You know, I really shouldn’t talk to people as I nearly always seem to put my foot in it. While Bonnie Tyler and The Dove were playing, I found myself chatting with a nice man who clocked that I’m reviewing the night’s music. He then introduces himself as the manager of the next band, Clock Opera.
“Well I hope you really like us,” he says.
“As long as you don’t suck, I’m sure I will,” I reply. Man, why do I do this???
But luckily for him, Clock Opera didn’t suck. In fact they were the best act of the night. They were more intense and rocking, and less melodramatic than what I’ve heard on their records. It had that hyper-emotive rousing electro indie that you’d expect from the likes of Frightened Rabbit (are we sure they aren’t Scottish?). The track Once And For All, for example, with its glistening piano synth noise was the sound of Angel buttsecks, all pure but dirty at the same time. All the while the lead singer jerked and twisted as if he was trying to rid himself of imaginary bees in his trousers. Now tUnE-yArDs were great, but this was the first time that evening I found myself really grooving and dancing to the music. Get in!
Totally Enormous Extinct Dinosaurs is the story of a boy named Orlando (the son of Mr Oizo), who creates his own fantasy world when he discovers his dad’s old rave records one night while dressed in his favourite blue Godzilla pyjamas. His music seemed to be a journey of nearly every electronic music style of the past 20 years, not settling on one particular style .The music had at different times acid, garage, drum and bass and jungle, and Ibiza trance.
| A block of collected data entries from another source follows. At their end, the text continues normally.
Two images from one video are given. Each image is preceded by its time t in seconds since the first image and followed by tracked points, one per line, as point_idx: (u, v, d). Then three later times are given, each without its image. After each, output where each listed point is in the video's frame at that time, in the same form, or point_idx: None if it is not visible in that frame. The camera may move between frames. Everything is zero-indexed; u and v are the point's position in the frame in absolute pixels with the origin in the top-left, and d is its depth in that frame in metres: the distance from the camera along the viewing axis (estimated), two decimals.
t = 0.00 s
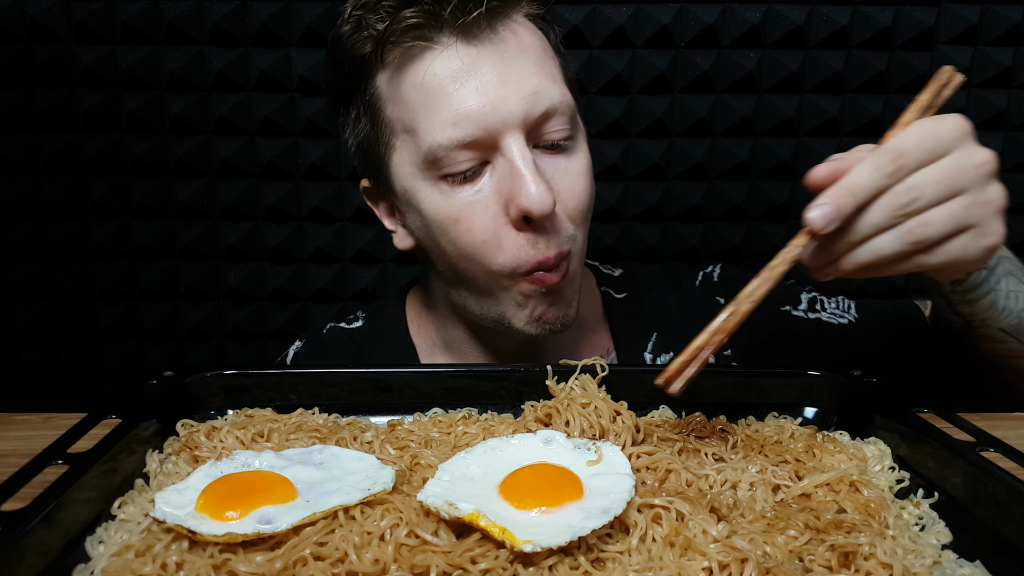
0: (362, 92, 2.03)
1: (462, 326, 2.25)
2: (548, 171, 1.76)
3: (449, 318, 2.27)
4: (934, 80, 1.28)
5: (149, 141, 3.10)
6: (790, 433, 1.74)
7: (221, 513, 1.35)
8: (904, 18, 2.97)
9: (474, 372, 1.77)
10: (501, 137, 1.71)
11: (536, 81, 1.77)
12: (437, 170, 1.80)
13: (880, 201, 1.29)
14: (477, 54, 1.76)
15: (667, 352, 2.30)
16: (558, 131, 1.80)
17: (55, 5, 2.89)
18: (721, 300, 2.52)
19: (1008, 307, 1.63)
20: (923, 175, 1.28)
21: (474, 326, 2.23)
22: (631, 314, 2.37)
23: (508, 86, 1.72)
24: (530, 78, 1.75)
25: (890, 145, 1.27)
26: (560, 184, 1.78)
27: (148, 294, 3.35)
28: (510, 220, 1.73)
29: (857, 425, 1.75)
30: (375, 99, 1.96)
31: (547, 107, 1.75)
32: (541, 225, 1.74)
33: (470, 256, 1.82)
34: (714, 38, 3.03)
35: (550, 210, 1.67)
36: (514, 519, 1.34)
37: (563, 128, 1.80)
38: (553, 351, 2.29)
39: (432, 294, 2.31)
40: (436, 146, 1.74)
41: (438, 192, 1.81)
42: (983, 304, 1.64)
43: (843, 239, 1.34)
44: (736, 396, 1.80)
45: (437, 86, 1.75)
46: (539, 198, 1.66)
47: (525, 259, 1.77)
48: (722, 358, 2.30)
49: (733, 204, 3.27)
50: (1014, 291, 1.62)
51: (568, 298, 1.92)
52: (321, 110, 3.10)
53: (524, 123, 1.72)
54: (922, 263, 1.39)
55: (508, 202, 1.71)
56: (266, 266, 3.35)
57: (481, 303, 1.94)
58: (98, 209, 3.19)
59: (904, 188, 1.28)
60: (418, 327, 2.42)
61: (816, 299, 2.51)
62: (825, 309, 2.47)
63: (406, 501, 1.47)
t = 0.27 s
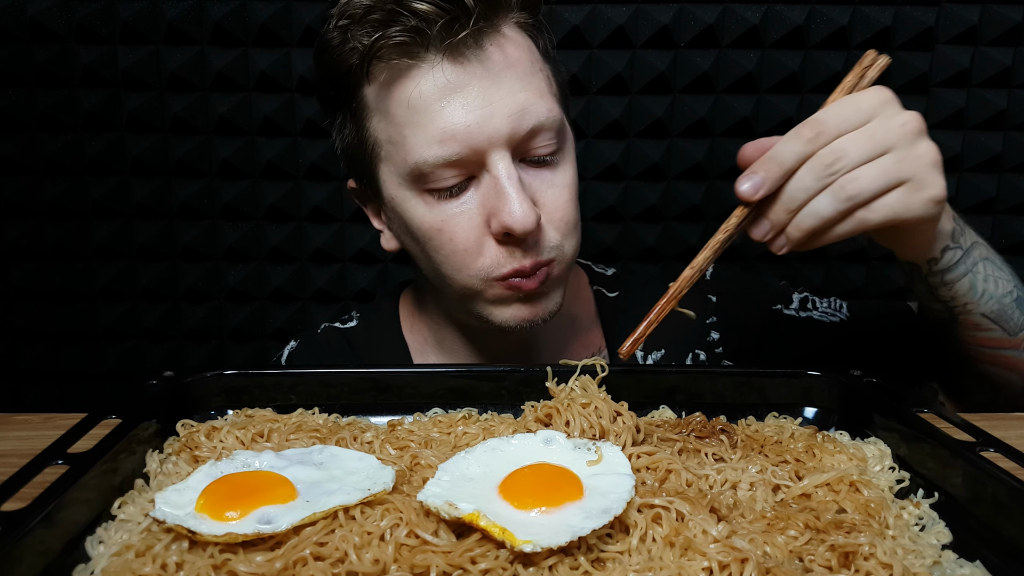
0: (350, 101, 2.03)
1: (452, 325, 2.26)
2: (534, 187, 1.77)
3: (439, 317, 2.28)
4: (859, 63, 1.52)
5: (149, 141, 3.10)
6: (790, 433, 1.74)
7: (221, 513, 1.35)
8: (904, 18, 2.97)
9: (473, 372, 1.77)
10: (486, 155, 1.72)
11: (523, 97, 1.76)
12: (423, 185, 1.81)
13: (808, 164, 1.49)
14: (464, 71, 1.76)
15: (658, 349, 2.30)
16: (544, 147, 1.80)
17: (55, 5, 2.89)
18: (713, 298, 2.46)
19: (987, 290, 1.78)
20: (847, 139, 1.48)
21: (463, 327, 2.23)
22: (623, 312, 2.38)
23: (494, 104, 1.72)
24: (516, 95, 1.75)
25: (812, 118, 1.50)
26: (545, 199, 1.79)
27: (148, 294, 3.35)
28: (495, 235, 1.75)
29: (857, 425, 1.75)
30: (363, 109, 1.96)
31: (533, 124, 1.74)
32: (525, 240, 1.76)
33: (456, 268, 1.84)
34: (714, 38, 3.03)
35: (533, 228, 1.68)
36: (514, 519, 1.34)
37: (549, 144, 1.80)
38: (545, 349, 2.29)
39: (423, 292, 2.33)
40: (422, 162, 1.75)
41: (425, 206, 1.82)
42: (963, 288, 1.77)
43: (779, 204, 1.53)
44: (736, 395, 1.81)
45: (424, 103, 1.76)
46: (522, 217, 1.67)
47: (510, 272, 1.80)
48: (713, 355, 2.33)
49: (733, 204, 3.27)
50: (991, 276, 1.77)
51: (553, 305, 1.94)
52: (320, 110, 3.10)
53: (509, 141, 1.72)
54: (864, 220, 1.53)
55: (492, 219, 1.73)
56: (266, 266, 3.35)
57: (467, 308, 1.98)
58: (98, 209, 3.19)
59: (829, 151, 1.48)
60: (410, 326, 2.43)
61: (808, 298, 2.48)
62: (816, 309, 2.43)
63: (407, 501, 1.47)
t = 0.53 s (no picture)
0: (356, 97, 2.04)
1: (454, 324, 2.26)
2: (539, 183, 1.77)
3: (442, 315, 2.28)
4: (792, 113, 1.58)
5: (149, 141, 3.10)
6: (790, 433, 1.74)
7: (221, 513, 1.35)
8: (904, 18, 2.97)
9: (474, 372, 1.78)
10: (491, 150, 1.72)
11: (528, 93, 1.77)
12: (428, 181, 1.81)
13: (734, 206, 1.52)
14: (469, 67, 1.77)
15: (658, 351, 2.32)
16: (549, 143, 1.80)
17: (55, 5, 2.89)
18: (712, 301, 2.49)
19: (967, 312, 1.79)
20: (773, 181, 1.49)
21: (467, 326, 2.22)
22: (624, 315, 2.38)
23: (499, 99, 1.73)
24: (521, 91, 1.75)
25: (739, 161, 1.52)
26: (550, 195, 1.79)
27: (148, 294, 3.35)
28: (499, 230, 1.74)
29: (857, 425, 1.75)
30: (368, 106, 1.97)
31: (538, 120, 1.75)
32: (530, 236, 1.75)
33: (460, 264, 1.84)
34: (714, 38, 3.03)
35: (538, 223, 1.68)
36: (514, 519, 1.34)
37: (554, 140, 1.80)
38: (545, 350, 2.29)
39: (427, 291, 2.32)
40: (426, 157, 1.75)
41: (430, 201, 1.82)
42: (942, 315, 1.79)
43: (711, 246, 1.55)
44: (736, 395, 1.81)
45: (429, 98, 1.76)
46: (527, 211, 1.66)
47: (514, 268, 1.79)
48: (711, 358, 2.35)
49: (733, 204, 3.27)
50: (973, 298, 1.79)
51: (546, 309, 1.96)
52: (320, 109, 3.10)
53: (514, 137, 1.72)
54: (799, 260, 1.54)
55: (496, 214, 1.73)
56: (266, 266, 3.35)
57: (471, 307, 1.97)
58: (98, 209, 3.19)
59: (756, 193, 1.50)
60: (413, 325, 2.43)
61: (810, 301, 2.45)
62: (818, 313, 2.41)
63: (406, 501, 1.47)
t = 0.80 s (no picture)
0: (352, 93, 2.04)
1: (453, 324, 2.26)
2: (532, 181, 1.77)
3: (442, 315, 2.28)
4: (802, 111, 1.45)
5: (149, 141, 3.10)
6: (790, 433, 1.74)
7: (221, 513, 1.35)
8: (904, 18, 2.97)
9: (473, 372, 1.78)
10: (483, 148, 1.72)
11: (523, 91, 1.77)
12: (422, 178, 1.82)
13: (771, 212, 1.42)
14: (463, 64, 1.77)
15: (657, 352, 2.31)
16: (544, 142, 1.79)
17: (55, 5, 2.89)
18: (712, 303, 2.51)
19: (973, 313, 1.75)
20: (807, 182, 1.42)
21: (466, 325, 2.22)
22: (625, 316, 2.38)
23: (493, 97, 1.73)
24: (516, 89, 1.75)
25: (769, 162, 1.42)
26: (543, 194, 1.78)
27: (148, 294, 3.35)
28: (491, 228, 1.75)
29: (857, 425, 1.75)
30: (364, 102, 1.97)
31: (532, 118, 1.74)
32: (523, 234, 1.76)
33: (453, 261, 1.85)
34: (714, 38, 3.03)
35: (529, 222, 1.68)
36: (514, 519, 1.34)
37: (549, 139, 1.80)
38: (546, 350, 2.29)
39: (426, 290, 2.33)
40: (420, 154, 1.76)
41: (423, 198, 1.83)
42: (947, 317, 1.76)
43: (748, 256, 1.42)
44: (736, 396, 1.81)
45: (423, 96, 1.77)
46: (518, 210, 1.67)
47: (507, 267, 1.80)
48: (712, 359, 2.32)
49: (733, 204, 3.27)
50: (976, 299, 1.75)
51: (553, 306, 1.95)
52: (321, 109, 3.10)
53: (507, 135, 1.72)
54: (837, 263, 1.49)
55: (489, 212, 1.73)
56: (266, 266, 3.35)
57: (467, 304, 1.98)
58: (98, 209, 3.19)
59: (791, 197, 1.41)
60: (413, 325, 2.44)
61: (811, 300, 2.45)
62: (819, 311, 2.41)
63: (406, 501, 1.47)
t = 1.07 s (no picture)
0: (356, 98, 2.03)
1: (453, 323, 2.25)
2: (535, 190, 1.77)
3: (443, 314, 2.27)
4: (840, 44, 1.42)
5: (149, 141, 3.10)
6: (790, 433, 1.74)
7: (221, 513, 1.35)
8: (904, 18, 2.97)
9: (473, 372, 1.78)
10: (488, 157, 1.72)
11: (528, 100, 1.77)
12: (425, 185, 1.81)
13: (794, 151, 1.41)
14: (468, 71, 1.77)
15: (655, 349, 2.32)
16: (548, 150, 1.79)
17: (55, 5, 2.89)
18: (710, 297, 2.49)
19: (976, 283, 1.75)
20: (834, 122, 1.40)
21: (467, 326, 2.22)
22: (621, 314, 2.41)
23: (498, 106, 1.72)
24: (521, 97, 1.75)
25: (801, 98, 1.40)
26: (546, 203, 1.79)
27: (148, 294, 3.36)
28: (495, 236, 1.75)
29: (857, 425, 1.75)
30: (367, 106, 1.97)
31: (537, 127, 1.74)
32: (526, 243, 1.76)
33: (456, 268, 1.85)
34: (714, 38, 3.03)
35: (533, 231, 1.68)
36: (514, 519, 1.34)
37: (553, 147, 1.80)
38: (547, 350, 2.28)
39: (426, 290, 2.32)
40: (423, 161, 1.76)
41: (427, 205, 1.83)
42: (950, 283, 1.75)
43: (769, 193, 1.46)
44: (736, 395, 1.81)
45: (428, 103, 1.76)
46: (523, 219, 1.67)
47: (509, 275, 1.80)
48: (708, 354, 2.34)
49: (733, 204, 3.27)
50: (979, 270, 1.75)
51: (553, 313, 1.96)
52: (321, 110, 3.10)
53: (512, 144, 1.72)
54: (851, 208, 1.45)
55: (492, 220, 1.73)
56: (266, 266, 3.35)
57: (469, 309, 1.99)
58: (98, 209, 3.19)
59: (816, 135, 1.40)
60: (413, 325, 2.43)
61: (806, 296, 2.53)
62: (814, 307, 2.48)
63: (406, 501, 1.47)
While his stage show didn´t quite blow me away (the only one ever to really pull off the whole party carnival thing has been Basement Jaxx. The dancers were lovely though), his music is slick and very energetic. The crowd at the time though were so lubed up on booze and bacteria, he would have had to REALLY suck to piss them off. There was crowd surfing, moshing, and minor molestation. It looked and felt more like a HAM concert. I was really worried there was going to be some serious carnage when he got everyone to do Klezmer style dancing on the last track, but thankfully there was only the odd bruise and broken bone. Bosh!
We reach the final straight as Bloodgroup get themselves ready. It’s fast approaching 2:45am and while NASA was still really busy, there was a small but noticeable drop in the crowd from before. And there was also a real drop in energy and body popping from the crowd when they started playing. It looked like the crowd blew themselves out with the previous act. It didn’t help Bloodgroup’s cause that they started off with two of their slower numbers. Maybe they should have been put a little earlier on tonight’s bill where they would have generated a better reaction. But thems the breaks of playing festivals gigs I suppose, and Bloodgroup are consummate electro pros as they grind and pop their way through their set, their playing tighter than a gnats arse. The fact that I am still dancing away to the likes of This Heart past 3am and not slumped in the corner trying to climb into my own shoe, is a testament to their prowess.
I eventually glide out into the night to seek the sweet, sweet release of my bed. You know what? Despite my initial reservations and getting pissed off at the venue, I think this night went way better than I would have imagined.